Kim has vowed to improve the economy since he took over as leader of North Korea after his father's death, a task made more difficult with no sanctions relief in sight.
In April last year, he announced that Pyongyang was moving away from its twin-track byungjin policy of developing nuclear weapons and the economy simultaneously. Instead, the focus would be on rebuilding the economy, tying the future of his administration to economic growth.
China likely to tread carefully on North Korea as power dynamic shifts
Observers said slow growth could weaken the Kim regime in the long run.
James Downes, a lecturer in comparative politics and global studies at Chinese University of Hong Kong, said if the economic relationship with China continued to diminish, "this could cause uncertainty amongst Kim's inner circles, such as the military and economic elites " the donju (money masters) " in North Korea".
"In effect, this could serve to weaken Kim's legitimacy, not in the short term, but in the longer term, if current economic projection forecasts continue.
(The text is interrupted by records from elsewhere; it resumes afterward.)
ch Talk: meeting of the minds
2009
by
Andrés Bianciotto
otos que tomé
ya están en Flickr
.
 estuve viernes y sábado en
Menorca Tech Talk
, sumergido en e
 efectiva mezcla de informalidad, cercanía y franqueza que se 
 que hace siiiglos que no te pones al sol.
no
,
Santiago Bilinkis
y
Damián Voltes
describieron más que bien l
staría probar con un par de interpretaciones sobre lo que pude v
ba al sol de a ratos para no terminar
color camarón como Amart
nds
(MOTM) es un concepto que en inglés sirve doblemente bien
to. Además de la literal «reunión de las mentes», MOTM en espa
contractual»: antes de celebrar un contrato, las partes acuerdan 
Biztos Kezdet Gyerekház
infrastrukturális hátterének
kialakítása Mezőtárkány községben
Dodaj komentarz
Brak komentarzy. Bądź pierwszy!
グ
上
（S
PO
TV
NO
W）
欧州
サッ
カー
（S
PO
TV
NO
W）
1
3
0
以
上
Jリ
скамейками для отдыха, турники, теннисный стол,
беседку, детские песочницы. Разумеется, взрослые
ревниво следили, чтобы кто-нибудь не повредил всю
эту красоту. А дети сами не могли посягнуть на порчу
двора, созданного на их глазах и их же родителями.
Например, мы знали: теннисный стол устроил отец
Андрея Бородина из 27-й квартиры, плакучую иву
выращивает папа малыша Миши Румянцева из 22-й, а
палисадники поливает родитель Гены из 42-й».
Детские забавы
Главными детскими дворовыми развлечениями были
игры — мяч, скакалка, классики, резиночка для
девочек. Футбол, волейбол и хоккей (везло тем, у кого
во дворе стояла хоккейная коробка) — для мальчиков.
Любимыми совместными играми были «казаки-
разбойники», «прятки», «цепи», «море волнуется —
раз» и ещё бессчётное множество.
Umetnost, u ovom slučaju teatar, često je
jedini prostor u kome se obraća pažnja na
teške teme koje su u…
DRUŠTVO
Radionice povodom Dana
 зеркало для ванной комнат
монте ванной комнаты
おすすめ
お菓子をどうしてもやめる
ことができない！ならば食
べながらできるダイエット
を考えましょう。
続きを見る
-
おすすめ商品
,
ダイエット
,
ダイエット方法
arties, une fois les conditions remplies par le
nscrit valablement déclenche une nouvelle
Diminishing trade between both countries would, therefore, be highly damaging and unstable for the Kim regime," Downes said.
China was also expected to keep sanctions on the North in place for now, because Beijing needed to consider its bilateral relations with Pyongyang in a bigger context.
"China's declining trade with North Korea is likely to be a consequence of multiple factors, ranging from China's economic slowdown to the US-China trade war and the political uncertainty surrounding Kim Jong-un, and his relationship with President (Donald) Trump and the United States," Downes said.
Zhang Baohui, director of the Centre for Asian Pacific Studies at Lingnan University in Hong Kong, said the countries' declining trade "only means that China is doing its work under the UN sanctions regime".
"These numbers suggest that China has been diligent with its responsibilities to the international community," Zhang said. "The decline should not be a surprise, as the sanctions have sharply curtailed exports from North Korea, including iron ore, seafood and textiles."